Ms. Roberts’s story — buttressed with ample documentation provided by Ms. Lynch — was both awful and emblematic of the whole foreclosure mess. Having fallen behind on her mortgage when her upstairs tenant stopped paying his rent, Ms. Roberts spent the next three years banging her head against a wall trying to get a mortgage modification.
Three times she had gotten a short-term “forbearance agreement” requiring her to fork over thousands of dollars up front while her servicer — first Wilshire Credit, and then, in early 2010, Bank of America — supposedly worked out a modification. A formal loan modification never materialized. In her anxiety over keeping her house, Ms. Roberts sent mortgage checks when her forbearance agreement ran out, only to have them returned uncashed. She constantly got the runaround.
She had to deal with a brutal foreclosure mill law firm, Steven J. Baum, which tried to get her to sign away her legal rights. Right up until it foreclosed, Bank of America was telling Ms. Roberts that a modification plan was in the works. Ms. Lynch, for her part, discovered enough examples of shoddy and perhaps deceptive paperwork to suggest that Bank of America might not have even had the legal standing to foreclose.

GIVEN INFORMATION:
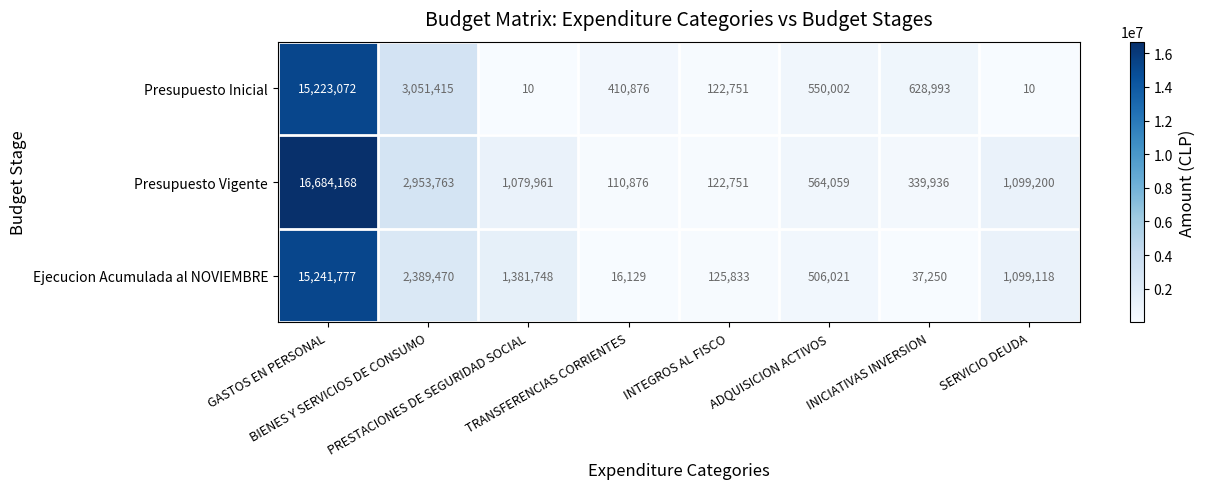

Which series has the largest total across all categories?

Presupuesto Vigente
...
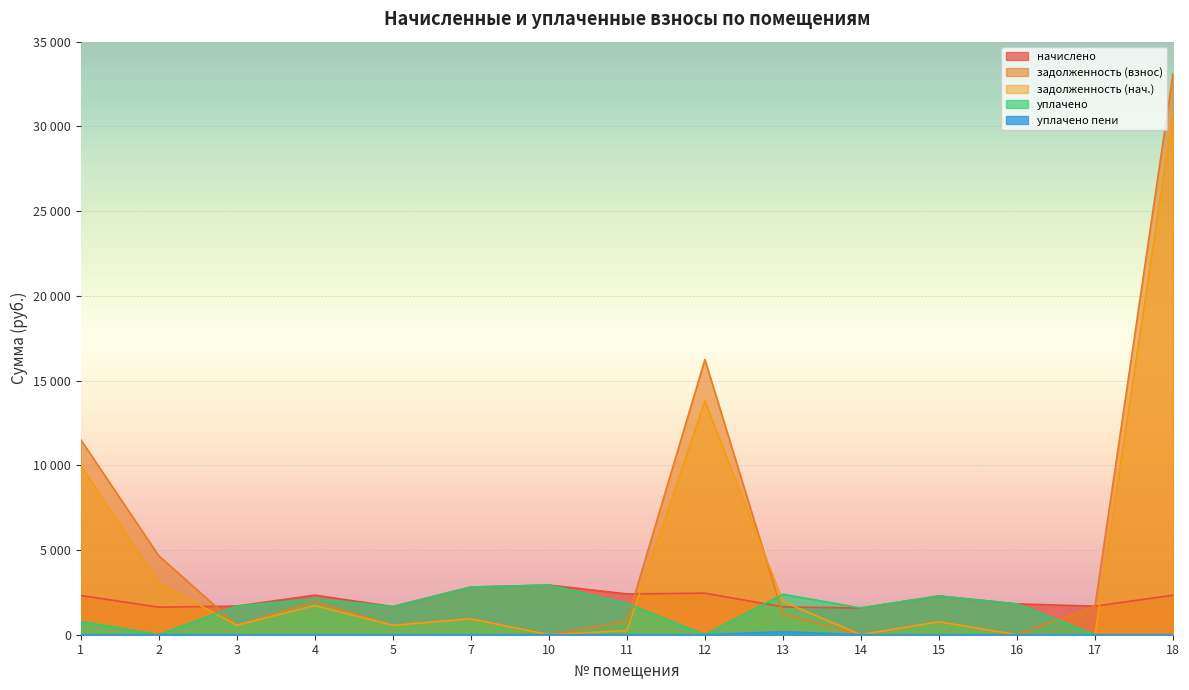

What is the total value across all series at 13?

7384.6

WHAT YOU SHOULD DO: Please write out the part of the foreclosure story starting at "Three times she" and ending at "got the runaround.".

EXERCISE OUTPUT:
Three times she had gotten a short-term “forbearance agreement” requiring her to fork over thousands of dollars up front while her servicer — first Wilshire Credit, and then, in early 2010, Bank of America — supposedly worked out a modification. A formal loan modification never materialized. In her anxiety over keeping her house, Ms. Roberts sent mortgage checks when her forbearance agreement ran out, only to have them returned uncashed. She constantly got the runaround.